- Task list
1. Reproduce the post about women in journalism word for word, starting at "That PowerPoint was" and ending at "I mentioned it).".
2. Write the next stretch of the post about women in journalism, picking up right after its last sentence.

- Given passage

• • • •

That’s the name of my Mom’s last PowerPoint presentation for her JMC110 class (minus the Dylan parentheses). That’s the last hour-and-a-half-long lecture she gave to 125 squirming Freshmen.
I sat in on it because I didn’t know who Ida B. Wells was, and it got me thinking.
That PowerPoint was chok-full of MegaWomen, and students cited their favorites — Christiane Amanpour, Diane Sawyer, Katie Couric, Barbara Walters. And that classroom was absolutely full of young women. (I won’t mention the fact that some of the young men in the class cited Erin Andrews as their favorite woman journalist “because she’s hot” — oops, I mentioned it).
I am in a graduate program in journalism right now that has 19 young women in it, and one guy. One. You know what I have to say about that? The times, they are a-changin’ my friends.
Let’s take a quick look at the newspaperman past: (I’m going to dress up like this for Halloween one year)
Now, a look at the newsman — past (and present):
There’s no way of knowing if this is just us Cronkite…ah…ites who are witnessing first-hand the changing of guards of the journalism profession. And it’s purely anecdotal from my point of view, but things seem to be shifting. All colleges around the US are 60-40 women on average and the trend doesn’t seem to be changing anytime soon. (Anyone know what the classes look like at other j-schools around the country?)

• • • •

- Data block
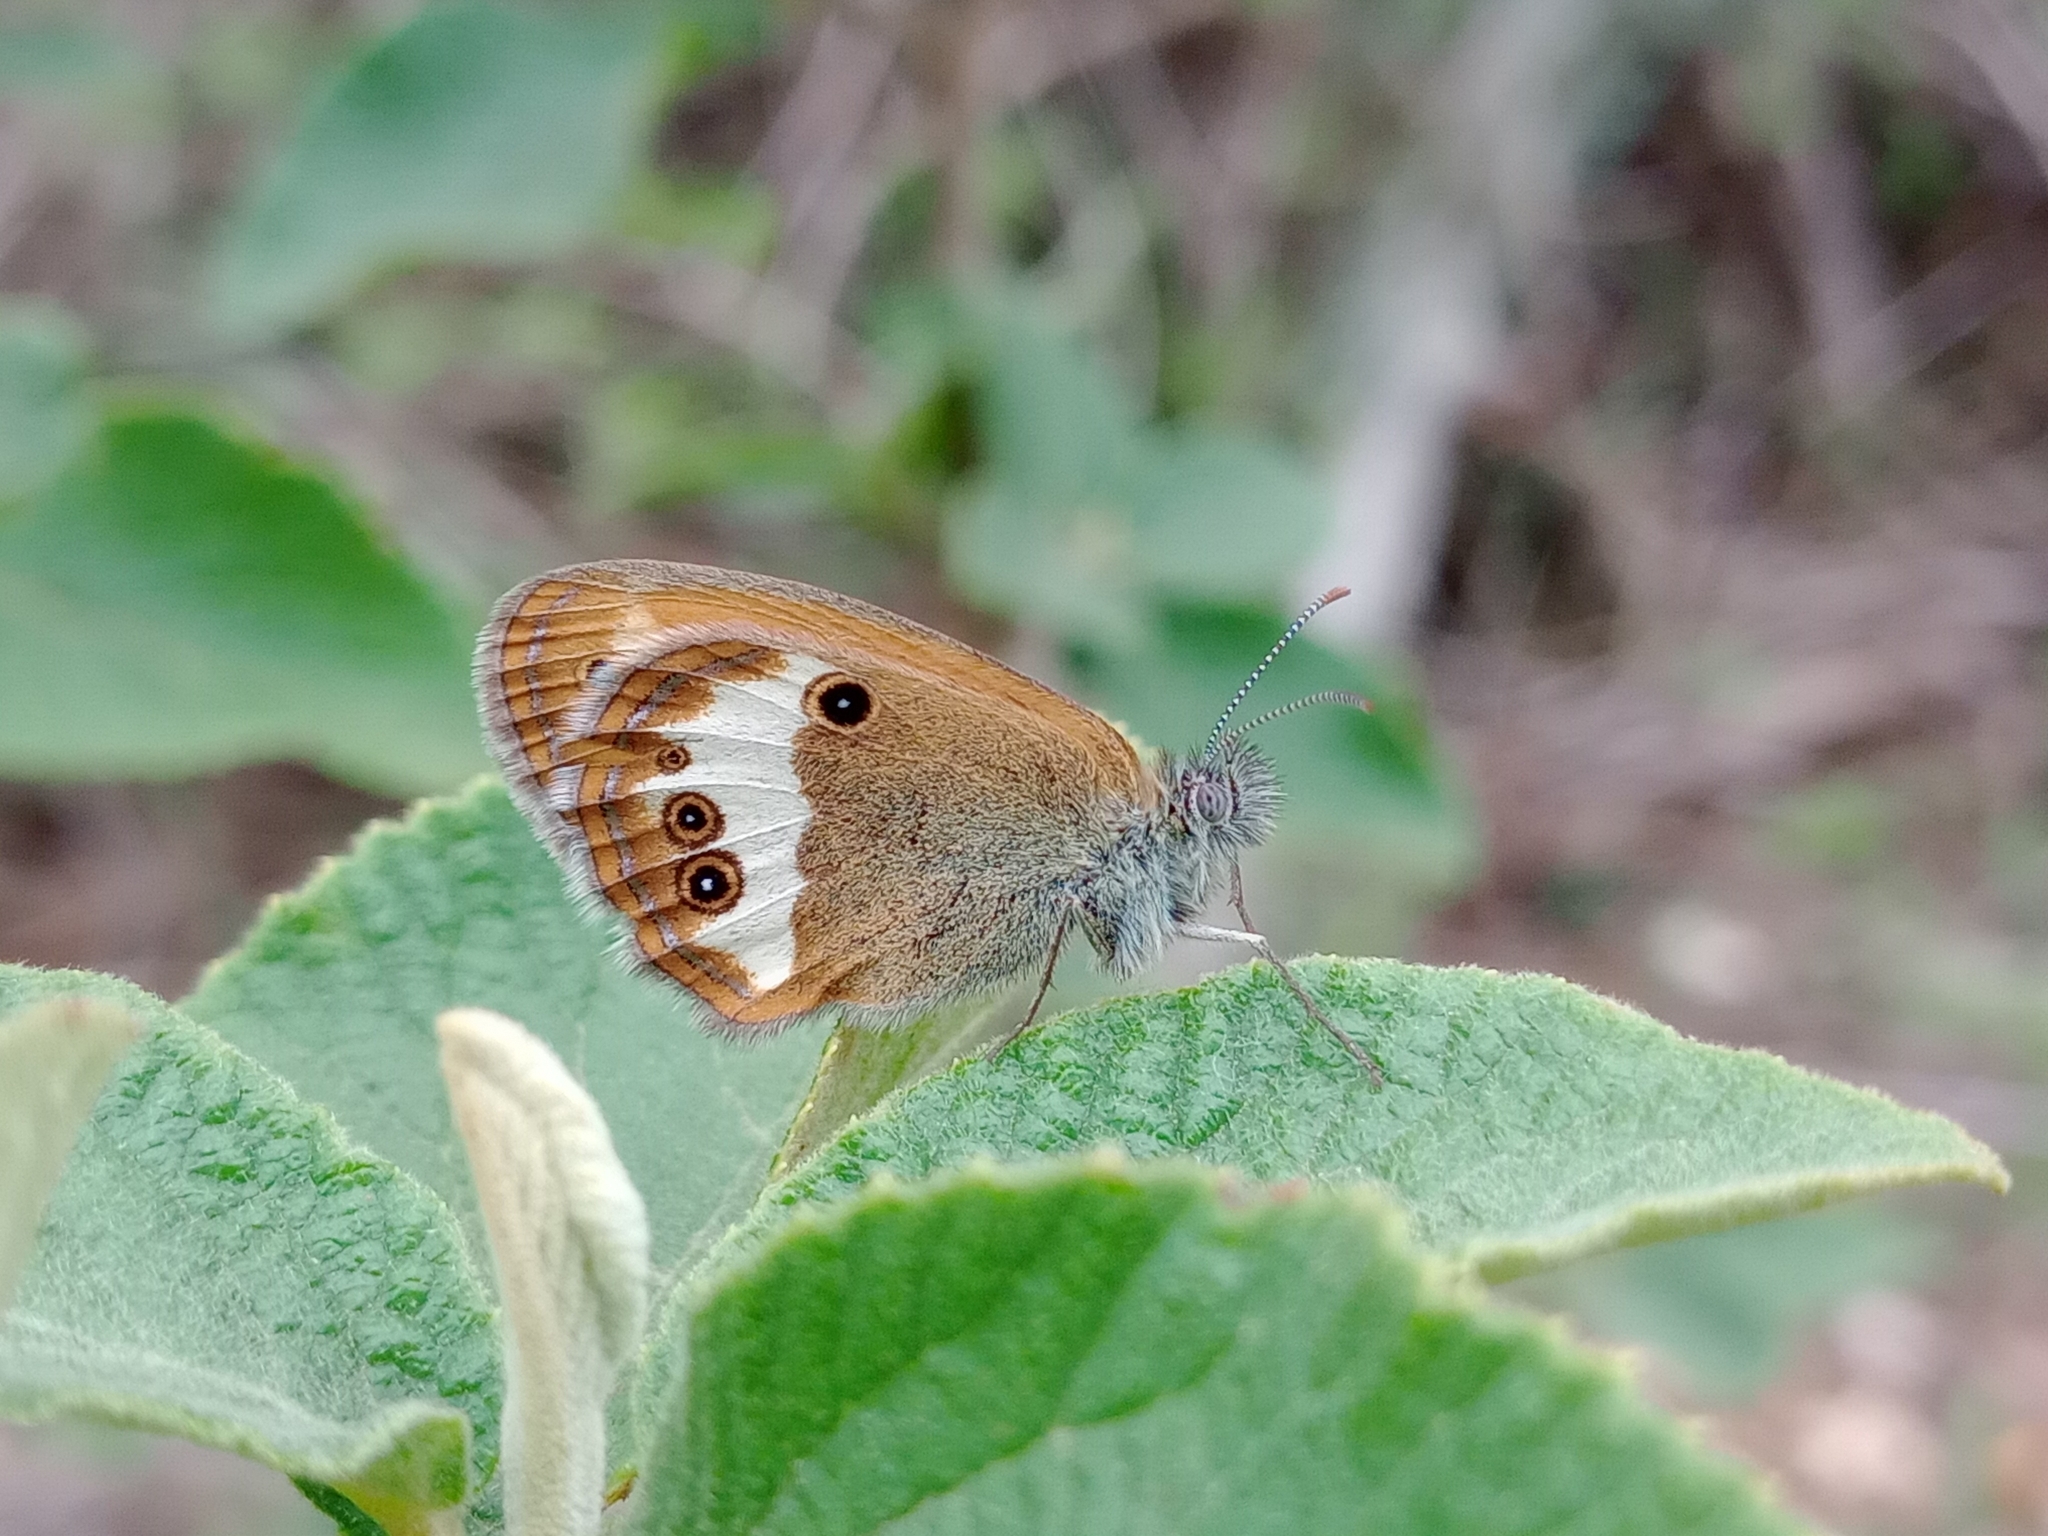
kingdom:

• • • •

- Answers below
1.
That PowerPoint was chok-full of MegaWomen, and students cited their favorites — Christiane Amanpour, Diane Sawyer, Katie Couric, Barbara Walters. And that classroom was absolutely full of young women. (I won’t mention the fact that some of the young men in the class cited Erin Andrews as their favorite woman journalist “because she’s hot” — oops, I mentioned it).

2.
There are two questions that come to mind with this: 1) When did journalism become a woman’s field? and 2) Will we still have to spend most of our lives on morning television before we finally getting the job we’ve always deserved?
And I can make two guesses in answer to those questions: 1) Probably about now, and 2) There likely won’t be morning television jobs to giggle through for the next 20 years.
OK, I thought of three questions: Does this, perhaps, have something to do with the concurrent (and complete) demise of the news industry as we know it? There’s a theory I learned in my Freshman year Sociology class that blew my mind at the time. It said that necessary, subservient, under-appreciated, jobs — teaching, nursing, office management — have become women’s jobs in order to maintain the patriarchal social structure. Or, the social structure forced women into subservient jobs…etc. (Chicken or egg?)
I can’t help but think it at least timely (at best ironic) that more and more women are becoming journalists at a time when all that’s left of the journalism strongholds are a lot of (male) executive editors who watched from their corner offices as innovation was laughed away and the Internet blew up their business model.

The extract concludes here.